[Problem to solve]:
Your result should be the lines holding the word "negative", copied from the entries below.

───── Data provided

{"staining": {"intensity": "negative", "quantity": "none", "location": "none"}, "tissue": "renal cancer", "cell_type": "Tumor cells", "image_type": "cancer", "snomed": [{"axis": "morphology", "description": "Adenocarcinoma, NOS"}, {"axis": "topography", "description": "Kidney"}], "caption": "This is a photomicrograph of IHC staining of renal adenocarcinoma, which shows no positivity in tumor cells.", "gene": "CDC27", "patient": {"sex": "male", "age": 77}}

──────────
───── Data provided

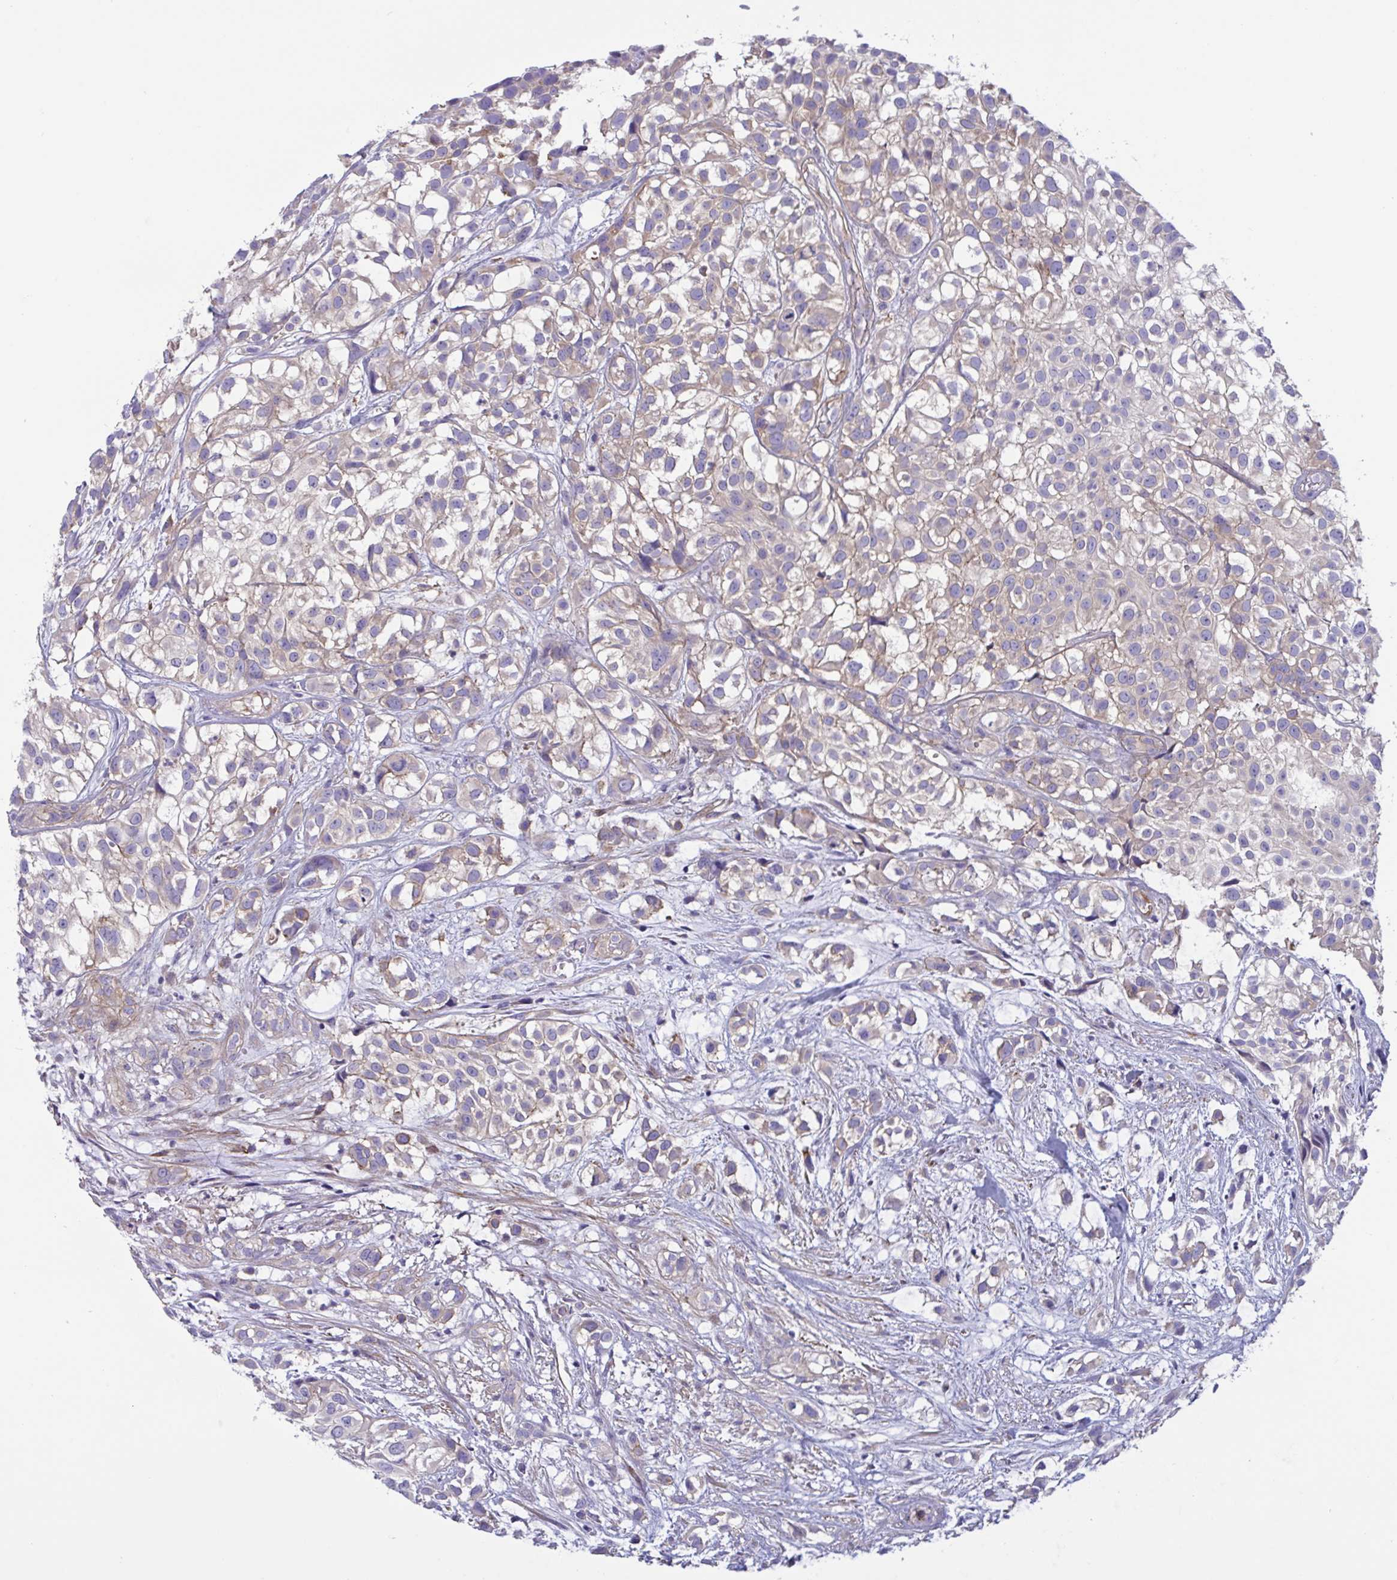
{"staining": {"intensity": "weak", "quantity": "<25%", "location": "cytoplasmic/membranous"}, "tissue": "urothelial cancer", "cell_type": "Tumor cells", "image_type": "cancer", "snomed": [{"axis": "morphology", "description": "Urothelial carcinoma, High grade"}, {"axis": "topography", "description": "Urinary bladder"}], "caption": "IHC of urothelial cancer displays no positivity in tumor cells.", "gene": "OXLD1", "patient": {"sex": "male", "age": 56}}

──────────
───── Data provided

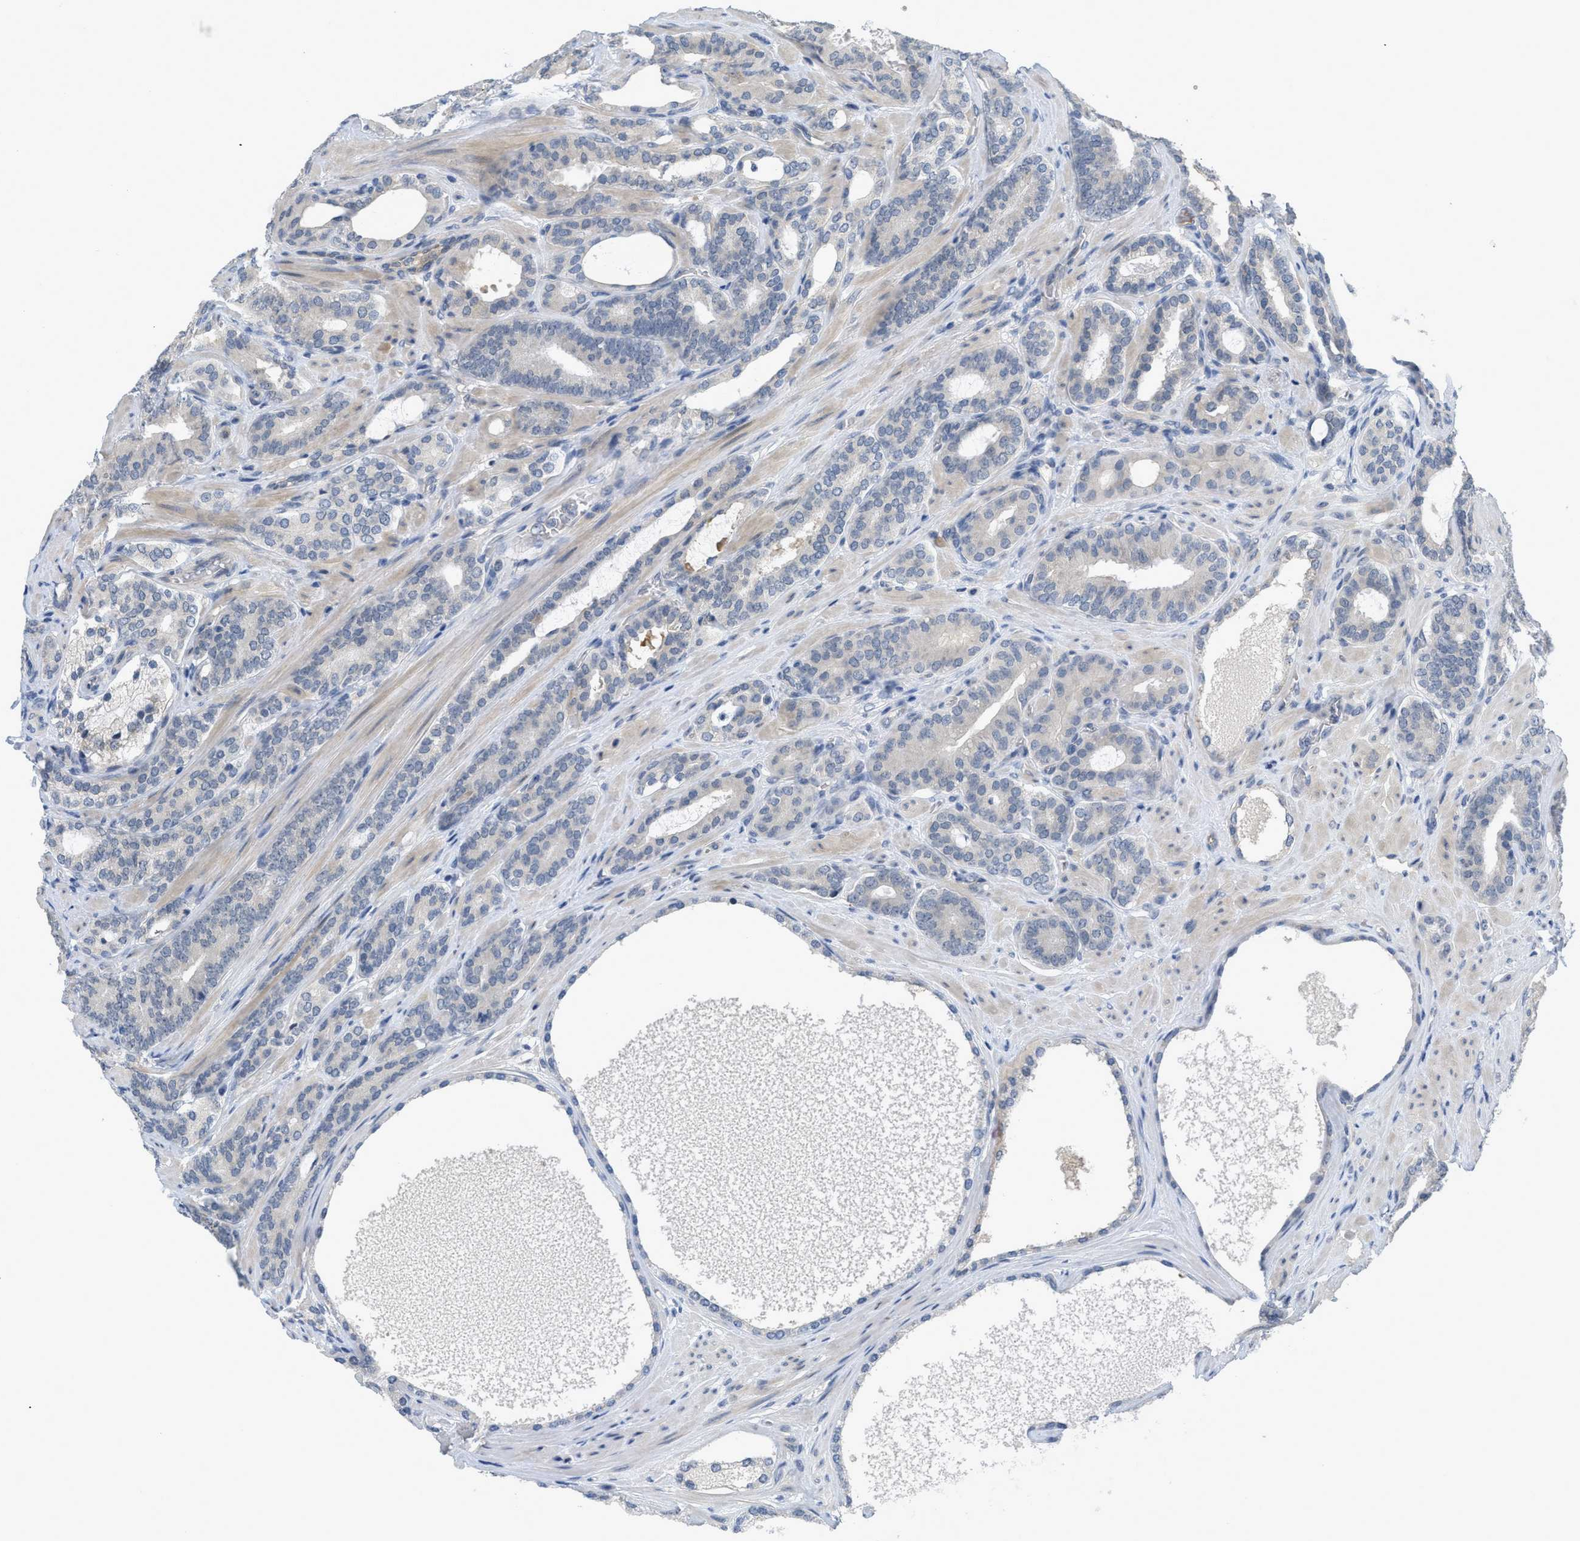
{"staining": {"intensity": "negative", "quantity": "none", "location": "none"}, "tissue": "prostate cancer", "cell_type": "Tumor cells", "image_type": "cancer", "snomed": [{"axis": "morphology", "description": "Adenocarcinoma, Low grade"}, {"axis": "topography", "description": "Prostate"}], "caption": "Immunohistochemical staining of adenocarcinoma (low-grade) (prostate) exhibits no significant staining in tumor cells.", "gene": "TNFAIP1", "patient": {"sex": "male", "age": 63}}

──────────

[Response area]:
{"staining": {"intensity": "negative", "quantity": "none", "location": "none"}, "tissue": "renal cancer", "cell_type": "Tumor cells", "image_type": "cancer", "snomed": [{"axis": "morphology", "description": "Adenocarcinoma, NOS"}, {"axis": "topography", "description": "Kidney"}], "caption": "This is a photomicrograph of IHC staining of renal adenocarcinoma, which shows no positivity in tumor cells.", "gene": "CDC27", "patient": {"sex": "male", "age": 77}}
{"staining": {"intensity": "negative", "quantity": "none", "location": "none"}, "tissue": "prostate cancer", "cell_type": "Tumor cells", "image_type": "cancer", "snomed": [{"axis": "morphology", "description": "Adenocarcinoma, Low grade"}, {"axis": "topography", "description": "Prostate"}], "caption": "Immunohistochemical staining of adenocarcinoma (low-grade) (prostate) exhibits no significant staining in tumor cells.", "gene": "TNFAIP1", "patient": {"sex": "male", "age": 63}}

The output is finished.